→ **What is expected**: Pictures are to be left out. Return exactly the lines below from the one with "32: (234, 315, 3.85)" up to and including the one with "42: (315, 97, 3.19)".

→ **Data shown**:
BEGIN
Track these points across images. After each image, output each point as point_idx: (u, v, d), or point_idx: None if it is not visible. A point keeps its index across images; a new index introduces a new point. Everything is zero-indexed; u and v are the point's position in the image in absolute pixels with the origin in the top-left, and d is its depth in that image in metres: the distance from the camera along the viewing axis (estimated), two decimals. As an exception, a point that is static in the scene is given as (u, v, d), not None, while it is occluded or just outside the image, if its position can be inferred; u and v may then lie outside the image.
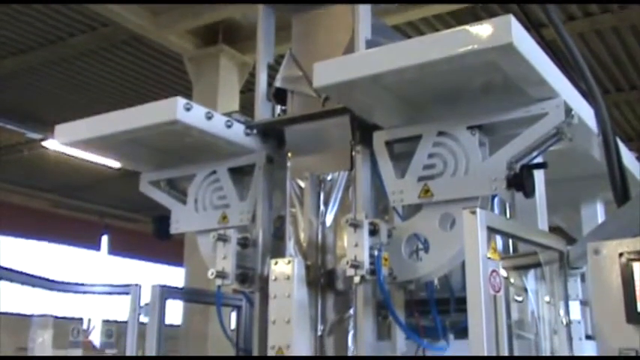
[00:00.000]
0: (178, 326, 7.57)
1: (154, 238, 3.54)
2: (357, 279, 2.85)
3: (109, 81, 11.00)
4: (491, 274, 2.21)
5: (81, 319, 13.19)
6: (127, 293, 3.35)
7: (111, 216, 17.93)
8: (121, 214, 17.71)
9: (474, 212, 2.20)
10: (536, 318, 3.30)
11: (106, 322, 13.80)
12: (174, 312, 6.11)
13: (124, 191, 13.34)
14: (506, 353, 2.47)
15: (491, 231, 2.27)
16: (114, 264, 17.97)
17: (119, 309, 3.83)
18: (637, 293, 1.99)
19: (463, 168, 2.81)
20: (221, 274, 3.11)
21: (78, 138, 3.27)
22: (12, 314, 15.00)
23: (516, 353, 2.66)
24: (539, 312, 3.26)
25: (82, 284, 3.48)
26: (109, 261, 18.05)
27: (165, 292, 3.33)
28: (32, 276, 3.23)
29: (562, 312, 2.96)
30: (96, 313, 15.16)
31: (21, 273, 3.23)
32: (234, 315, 3.85)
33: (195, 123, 3.09)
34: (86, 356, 6.90)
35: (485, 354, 2.14)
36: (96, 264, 17.46)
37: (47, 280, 3.31)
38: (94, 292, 3.52)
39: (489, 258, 2.22)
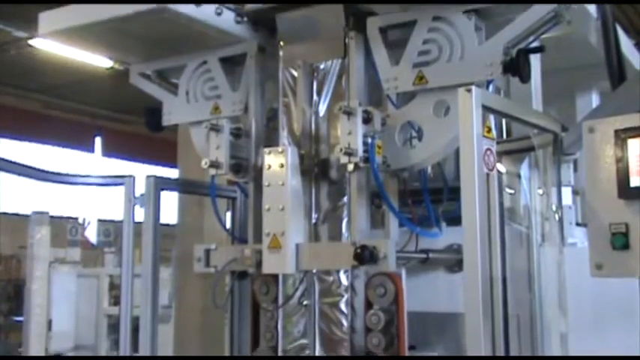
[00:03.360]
0: (174, 225, 7.66)
1: (147, 139, 3.51)
2: (350, 167, 2.85)
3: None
4: (486, 153, 2.20)
5: (77, 218, 13.38)
6: (122, 184, 3.35)
7: (104, 117, 17.82)
8: (114, 115, 17.59)
9: (469, 90, 2.17)
10: (528, 208, 3.35)
11: (101, 221, 14.00)
12: (170, 211, 6.17)
13: (115, 92, 13.18)
14: (497, 239, 2.51)
15: (487, 110, 2.25)
16: (108, 165, 18.02)
17: (114, 208, 3.84)
18: (630, 169, 2.00)
19: (458, 53, 2.77)
20: (215, 164, 3.11)
21: (62, 26, 3.17)
22: (11, 214, 15.20)
23: (508, 240, 2.70)
24: (531, 202, 3.30)
25: (77, 175, 3.47)
26: (103, 163, 18.09)
27: (160, 183, 3.34)
28: (28, 167, 3.21)
29: (554, 198, 3.00)
30: (91, 212, 15.36)
31: (17, 164, 3.21)
32: (229, 215, 3.87)
33: (184, 10, 2.99)
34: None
35: (478, 237, 2.18)
36: (90, 166, 17.49)
37: (43, 171, 3.29)
38: (88, 184, 3.52)
39: (484, 136, 2.21)
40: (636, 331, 2.95)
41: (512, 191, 3.39)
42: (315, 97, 3.19)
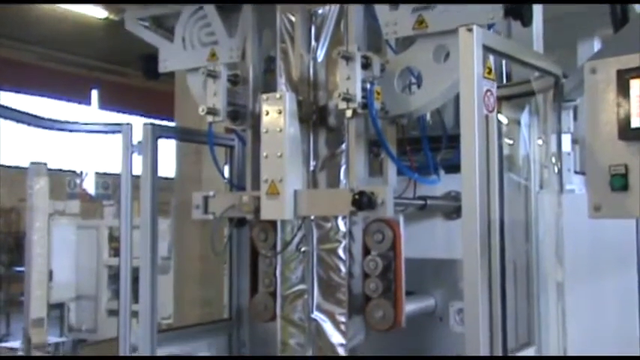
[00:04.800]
0: (172, 179, 7.67)
1: (144, 92, 3.47)
2: (349, 113, 2.83)
3: None
4: (486, 94, 2.18)
5: (75, 171, 13.38)
6: (119, 132, 3.33)
7: (100, 70, 17.65)
8: (111, 67, 17.42)
9: (470, 30, 2.13)
10: (526, 159, 3.34)
11: (99, 174, 14.00)
12: (168, 164, 6.17)
13: (111, 44, 13.05)
14: (496, 182, 2.50)
15: (487, 50, 2.21)
16: (105, 118, 17.93)
17: (112, 161, 3.82)
18: (632, 110, 1.98)
19: (459, -4, 2.71)
20: (212, 111, 3.09)
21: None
22: (9, 167, 15.20)
23: (506, 189, 2.70)
24: (531, 149, 3.29)
25: (75, 123, 3.44)
26: (100, 115, 18.00)
27: (157, 131, 3.31)
28: (25, 113, 3.17)
29: (553, 146, 2.98)
30: (89, 164, 15.35)
31: (14, 110, 3.17)
32: (227, 168, 3.86)
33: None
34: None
35: (477, 179, 2.17)
36: (87, 118, 17.40)
37: (40, 117, 3.26)
38: (86, 131, 3.49)
39: (485, 77, 2.18)
40: (632, 275, 2.99)
41: (511, 141, 3.37)
42: (313, 42, 3.15)
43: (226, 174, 3.77)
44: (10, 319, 12.45)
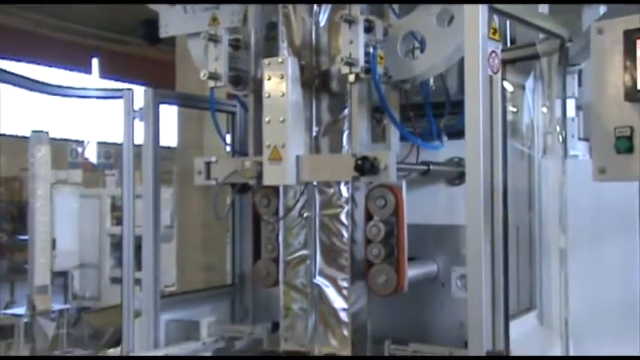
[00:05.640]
0: (174, 148, 7.67)
1: (145, 60, 3.44)
2: (351, 77, 2.81)
3: None
4: (490, 55, 2.16)
5: (76, 140, 13.37)
6: (120, 97, 3.31)
7: (101, 38, 17.50)
8: (111, 36, 17.28)
9: (475, -11, 2.10)
10: (530, 126, 3.32)
11: (101, 143, 14.00)
12: (170, 133, 6.14)
13: (112, 10, 12.92)
14: (499, 148, 2.49)
15: (493, 10, 2.18)
16: (106, 86, 17.85)
17: (114, 131, 3.80)
18: (638, 72, 1.95)
19: (464, -42, 2.66)
20: (213, 76, 3.06)
21: None
22: (12, 136, 15.18)
23: (509, 157, 2.68)
24: (535, 114, 3.27)
25: (76, 88, 3.41)
26: (101, 84, 17.91)
27: (159, 96, 3.29)
28: (26, 78, 3.15)
29: (558, 111, 2.96)
30: (90, 134, 15.31)
31: (15, 74, 3.14)
32: (229, 137, 3.84)
33: None
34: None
35: (481, 143, 2.15)
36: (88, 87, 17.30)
37: (41, 82, 3.23)
38: (87, 97, 3.47)
39: (490, 38, 2.16)
40: (634, 241, 2.99)
41: (514, 109, 3.35)
42: (315, 6, 3.11)
43: (228, 141, 3.76)
44: (15, 286, 12.55)
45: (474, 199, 2.49)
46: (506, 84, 2.82)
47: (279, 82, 2.87)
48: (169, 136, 6.01)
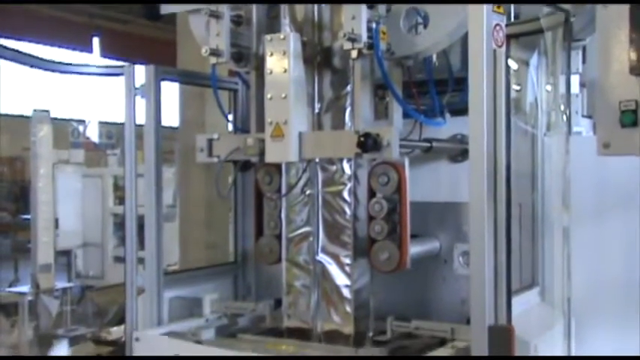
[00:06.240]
0: (176, 128, 7.66)
1: (146, 40, 3.41)
2: (354, 53, 2.79)
3: None
4: (495, 28, 2.14)
5: (78, 120, 13.35)
6: (121, 74, 3.29)
7: (102, 17, 17.43)
8: (112, 14, 17.20)
9: (479, -39, 2.07)
10: (534, 103, 3.30)
11: (103, 123, 13.98)
12: (172, 112, 6.13)
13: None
14: (503, 124, 2.47)
15: (497, -17, 2.16)
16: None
17: (116, 111, 3.78)
18: (644, 42, 1.94)
19: None
20: (215, 52, 3.04)
21: None
22: (14, 116, 15.17)
23: (513, 132, 2.66)
24: (539, 90, 3.25)
25: (77, 64, 3.39)
26: (103, 63, 17.85)
27: (160, 73, 3.27)
28: (27, 54, 3.13)
29: (562, 87, 2.94)
30: (92, 113, 15.29)
31: (16, 50, 3.13)
32: (231, 116, 3.82)
33: None
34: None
35: (485, 118, 2.14)
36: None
37: (42, 59, 3.22)
38: (88, 73, 3.45)
39: (494, 11, 2.13)
40: (637, 217, 2.98)
41: (518, 87, 3.33)
42: (317, -18, 3.08)
43: (230, 119, 3.74)
44: (19, 265, 12.62)
45: (477, 176, 2.48)
46: (510, 62, 2.80)
47: (281, 59, 2.86)
48: (171, 116, 6.01)
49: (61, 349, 7.34)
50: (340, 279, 3.01)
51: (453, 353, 2.69)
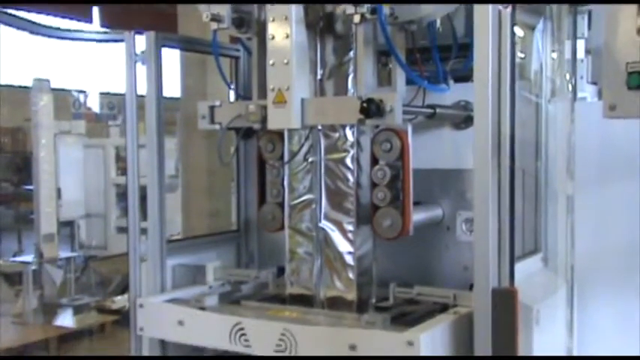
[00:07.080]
0: (178, 99, 7.64)
1: (147, 11, 3.36)
2: (357, 18, 2.74)
3: None
4: (500, -11, 2.10)
5: (79, 90, 13.29)
6: (121, 40, 3.25)
7: (101, -14, 17.24)
8: (112, -16, 17.02)
9: None
10: (538, 71, 3.26)
11: (104, 94, 13.93)
12: (173, 83, 6.09)
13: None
14: (507, 89, 2.45)
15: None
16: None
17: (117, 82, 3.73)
18: (656, 3, 1.91)
19: None
20: (216, 17, 3.00)
21: None
22: (15, 87, 15.13)
23: (517, 99, 2.63)
24: (544, 55, 3.21)
25: (77, 30, 3.35)
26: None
27: (161, 39, 3.23)
28: (27, 20, 3.09)
29: (567, 52, 2.91)
30: (93, 84, 15.22)
31: (16, 16, 3.09)
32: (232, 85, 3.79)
33: None
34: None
35: (490, 81, 2.11)
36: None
37: (42, 25, 3.18)
38: (88, 40, 3.42)
39: (500, -28, 2.10)
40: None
41: (522, 55, 3.29)
42: (319, -54, 3.03)
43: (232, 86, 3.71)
44: (22, 236, 12.68)
45: (481, 143, 2.47)
46: (515, 29, 2.77)
47: (283, 24, 2.82)
48: (172, 87, 5.98)
49: (66, 317, 7.40)
50: (343, 246, 3.01)
51: (456, 318, 2.69)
END
→ **Answer box**:
32: (234, 315, 3.85)
33: (195, 123, 3.09)
34: (86, 356, 6.90)
35: (485, 354, 2.14)
36: (96, 264, 17.46)
37: (47, 280, 3.31)
38: (94, 292, 3.52)
39: (489, 258, 2.22)
[00:03.360]
0: (174, 225, 7.66)
1: (147, 139, 3.51)
2: (350, 167, 2.85)
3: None
4: (486, 153, 2.20)
5: (77, 218, 13.38)
6: (122, 184, 3.35)
7: (104, 117, 17.82)
8: (114, 115, 17.59)
9: (469, 90, 2.17)
10: (528, 208, 3.35)
11: (101, 221, 14.00)
12: (170, 211, 6.17)
13: (115, 92, 13.18)
14: (497, 239, 2.51)
15: (487, 110, 2.25)
16: (108, 165, 18.02)
17: (114, 208, 3.84)
18: (630, 169, 2.00)
19: (458, 53, 2.77)
20: (215, 164, 3.11)
21: (62, 26, 3.17)
22: (11, 214, 15.20)
23: (508, 240, 2.70)
24: (531, 202, 3.30)
25: (77, 175, 3.47)
26: (103, 163, 18.09)
27: (160, 183, 3.34)
28: (28, 167, 3.21)
29: (554, 198, 3.00)
30: (91, 212, 15.36)
31: (17, 164, 3.21)
32: (229, 215, 3.87)
33: (184, 10, 2.99)
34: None
35: (478, 237, 2.18)
36: (90, 166, 17.49)
37: (43, 171, 3.29)
38: (88, 184, 3.52)
39: (484, 136, 2.21)
40: (636, 331, 2.95)
41: (512, 191, 3.39)
42: (315, 97, 3.19)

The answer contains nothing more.